(Source records)
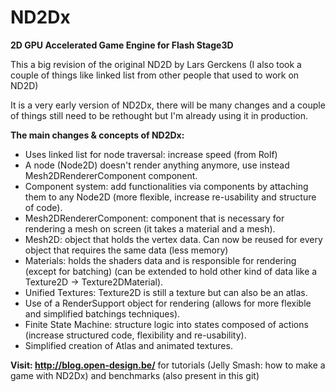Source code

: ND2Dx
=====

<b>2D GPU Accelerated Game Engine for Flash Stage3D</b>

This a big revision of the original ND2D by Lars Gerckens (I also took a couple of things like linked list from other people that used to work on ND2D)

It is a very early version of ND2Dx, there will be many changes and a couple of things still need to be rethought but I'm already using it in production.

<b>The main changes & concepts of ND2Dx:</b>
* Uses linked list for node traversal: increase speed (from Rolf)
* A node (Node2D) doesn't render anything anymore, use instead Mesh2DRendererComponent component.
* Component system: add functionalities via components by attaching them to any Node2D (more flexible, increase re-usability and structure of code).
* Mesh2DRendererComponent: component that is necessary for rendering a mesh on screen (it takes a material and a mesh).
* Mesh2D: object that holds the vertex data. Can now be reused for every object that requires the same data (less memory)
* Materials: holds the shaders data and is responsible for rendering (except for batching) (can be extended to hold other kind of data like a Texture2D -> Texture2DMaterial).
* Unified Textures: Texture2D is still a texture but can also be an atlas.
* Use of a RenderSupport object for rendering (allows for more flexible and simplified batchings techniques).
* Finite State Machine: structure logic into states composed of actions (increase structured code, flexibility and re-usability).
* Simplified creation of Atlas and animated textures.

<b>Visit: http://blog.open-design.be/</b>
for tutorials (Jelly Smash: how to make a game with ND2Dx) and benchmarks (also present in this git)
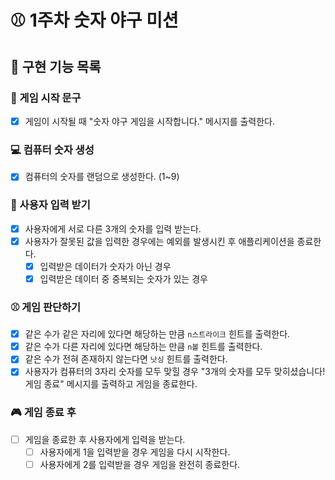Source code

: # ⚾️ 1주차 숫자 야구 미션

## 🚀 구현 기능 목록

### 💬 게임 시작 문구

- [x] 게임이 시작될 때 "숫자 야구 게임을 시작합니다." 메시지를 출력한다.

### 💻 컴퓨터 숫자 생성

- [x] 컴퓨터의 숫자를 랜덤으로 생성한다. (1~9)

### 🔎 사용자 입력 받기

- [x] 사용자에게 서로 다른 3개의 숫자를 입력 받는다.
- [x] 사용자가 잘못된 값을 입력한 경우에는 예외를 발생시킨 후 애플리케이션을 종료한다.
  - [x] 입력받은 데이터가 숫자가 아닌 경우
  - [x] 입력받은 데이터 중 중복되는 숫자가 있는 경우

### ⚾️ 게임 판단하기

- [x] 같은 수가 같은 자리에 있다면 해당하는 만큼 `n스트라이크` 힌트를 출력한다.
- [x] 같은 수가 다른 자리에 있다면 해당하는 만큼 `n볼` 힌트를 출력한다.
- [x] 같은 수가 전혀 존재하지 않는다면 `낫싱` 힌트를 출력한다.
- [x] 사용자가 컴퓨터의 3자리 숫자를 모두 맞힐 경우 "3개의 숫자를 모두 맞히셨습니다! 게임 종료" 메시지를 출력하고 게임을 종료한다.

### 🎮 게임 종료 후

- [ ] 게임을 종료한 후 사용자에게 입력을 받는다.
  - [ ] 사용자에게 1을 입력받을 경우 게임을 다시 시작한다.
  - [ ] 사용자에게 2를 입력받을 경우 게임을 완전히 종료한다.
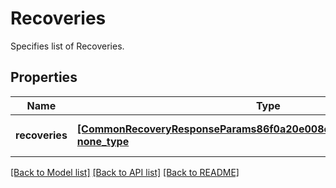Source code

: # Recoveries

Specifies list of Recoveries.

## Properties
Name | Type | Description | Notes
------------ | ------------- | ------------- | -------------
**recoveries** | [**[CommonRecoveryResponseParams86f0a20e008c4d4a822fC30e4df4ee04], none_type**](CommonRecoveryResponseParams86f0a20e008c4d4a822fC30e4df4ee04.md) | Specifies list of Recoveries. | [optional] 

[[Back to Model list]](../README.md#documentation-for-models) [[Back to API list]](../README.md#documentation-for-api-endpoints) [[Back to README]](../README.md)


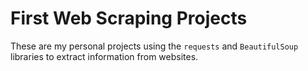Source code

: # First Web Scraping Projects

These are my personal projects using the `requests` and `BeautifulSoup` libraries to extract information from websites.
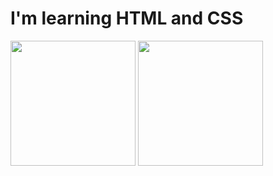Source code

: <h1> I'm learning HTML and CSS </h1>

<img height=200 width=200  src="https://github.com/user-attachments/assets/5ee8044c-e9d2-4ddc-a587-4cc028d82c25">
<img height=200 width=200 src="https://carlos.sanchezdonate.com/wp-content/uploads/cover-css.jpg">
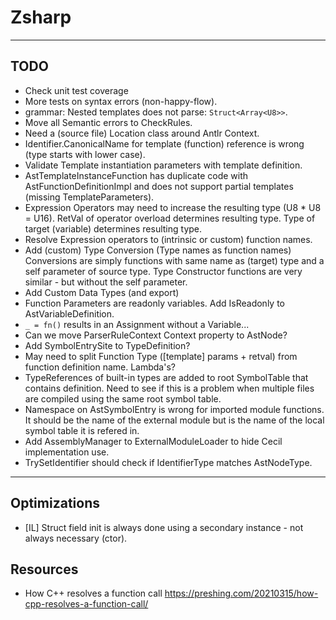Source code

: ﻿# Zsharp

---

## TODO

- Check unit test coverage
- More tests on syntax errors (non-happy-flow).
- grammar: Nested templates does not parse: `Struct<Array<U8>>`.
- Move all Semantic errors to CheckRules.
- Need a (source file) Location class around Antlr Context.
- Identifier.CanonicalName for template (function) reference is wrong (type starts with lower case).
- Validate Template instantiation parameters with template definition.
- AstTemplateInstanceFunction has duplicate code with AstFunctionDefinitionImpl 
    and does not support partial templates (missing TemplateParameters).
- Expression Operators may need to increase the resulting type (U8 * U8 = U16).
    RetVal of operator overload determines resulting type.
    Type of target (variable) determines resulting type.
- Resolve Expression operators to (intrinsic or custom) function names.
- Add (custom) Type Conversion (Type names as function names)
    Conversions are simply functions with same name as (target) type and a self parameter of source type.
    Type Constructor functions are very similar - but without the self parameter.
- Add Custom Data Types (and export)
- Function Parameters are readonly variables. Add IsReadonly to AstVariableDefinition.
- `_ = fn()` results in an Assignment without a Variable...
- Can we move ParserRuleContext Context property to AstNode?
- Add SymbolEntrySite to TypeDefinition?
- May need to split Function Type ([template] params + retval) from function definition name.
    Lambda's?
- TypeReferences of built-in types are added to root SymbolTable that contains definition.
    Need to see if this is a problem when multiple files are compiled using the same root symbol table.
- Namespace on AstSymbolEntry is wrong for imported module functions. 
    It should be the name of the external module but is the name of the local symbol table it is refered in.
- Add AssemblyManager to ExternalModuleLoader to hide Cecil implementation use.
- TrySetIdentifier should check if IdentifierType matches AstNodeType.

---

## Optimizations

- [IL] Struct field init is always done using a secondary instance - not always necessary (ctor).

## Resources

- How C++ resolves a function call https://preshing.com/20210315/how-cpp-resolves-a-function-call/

• PROBLEM DESCRIPTION: Among the records above, locate the line containing "<b>Visit: http://blog.open-design.be/</b>" and the line containing "- Identifier.CanonicalName for", then transcribe exactly the lines starting at the first and ending at the second, with no pictures.

• RESPONSE AREA:
<b>Visit: http://blog.open-design.be/</b>
for tutorials (Jelly Smash: how to make a game with ND2Dx) and benchmarks (also present in this git)
Source code

: # ⚾️ 1주차 숫자 야구 미션

## 🚀 구현 기능 목록

### 💬 게임 시작 문구

- [x] 게임이 시작될 때 "숫자 야구 게임을 시작합니다." 메시지를 출력한다.

### 💻 컴퓨터 숫자 생성

- [x] 컴퓨터의 숫자를 랜덤으로 생성한다. (1~9)

### 🔎 사용자 입력 받기

- [x] 사용자에게 서로 다른 3개의 숫자를 입력 받는다.
- [x] 사용자가 잘못된 값을 입력한 경우에는 예외를 발생시킨 후 애플리케이션을 종료한다.
  - [x] 입력받은 데이터가 숫자가 아닌 경우
  - [x] 입력받은 데이터 중 중복되는 숫자가 있는 경우

### ⚾️ 게임 판단하기

- [x] 같은 수가 같은 자리에 있다면 해당하는 만큼 `n스트라이크` 힌트를 출력한다.
- [x] 같은 수가 다른 자리에 있다면 해당하는 만큼 `n볼` 힌트를 출력한다.
- [x] 같은 수가 전혀 존재하지 않는다면 `낫싱` 힌트를 출력한다.
- [x] 사용자가 컴퓨터의 3자리 숫자를 모두 맞힐 경우 "3개의 숫자를 모두 맞히셨습니다! 게임 종료" 메시지를 출력하고 게임을 종료한다.

### 🎮 게임 종료 후

- [ ] 게임을 종료한 후 사용자에게 입력을 받는다.
  - [ ] 사용자에게 1을 입력받을 경우 게임을 다시 시작한다.
  - [ ] 사용자에게 2를 입력받을 경우 게임을 완전히 종료한다.
Source code

: # Recoveries

Specifies list of Recoveries.

## Properties
Name | Type | Description | Notes
------------ | ------------- | ------------- | -------------
**recoveries** | [**[CommonRecoveryResponseParams86f0a20e008c4d4a822fC30e4df4ee04], none_type**](CommonRecoveryResponseParams86f0a20e008c4d4a822fC30e4df4ee04.md) | Specifies list of Recoveries. | [optional] 

[[Back to Model list]](../README.md#documentation-for-models) [[Back to API list]](../README.md#documentation-for-api-endpoints) [[Back to README]](../README.md)


Source code

: # First Web Scraping Projects

These are my personal projects using the `requests` and `BeautifulSoup` libraries to extract information from websites.
Source code

: <h1> I'm learning HTML and CSS </h1>

<img height=200 width=200  src="https://github.com/user-attachments/assets/5ee8044c-e9d2-4ddc-a587-4cc028d82c25">
<img height=200 width=200 src="https://carlos.sanchezdonate.com/wp-content/uploads/cover-css.jpg">
Source code

: ﻿# Zsharp

---

## TODO

- Check unit test coverage
- More tests on syntax errors (non-happy-flow).
- grammar: Nested templates does not parse: `Struct<Array<U8>>`.
- Move all Semantic errors to CheckRules.
- Need a (source file) Location class around Antlr Context.
- Identifier.CanonicalName for template (function) reference is wrong (type starts with lower case).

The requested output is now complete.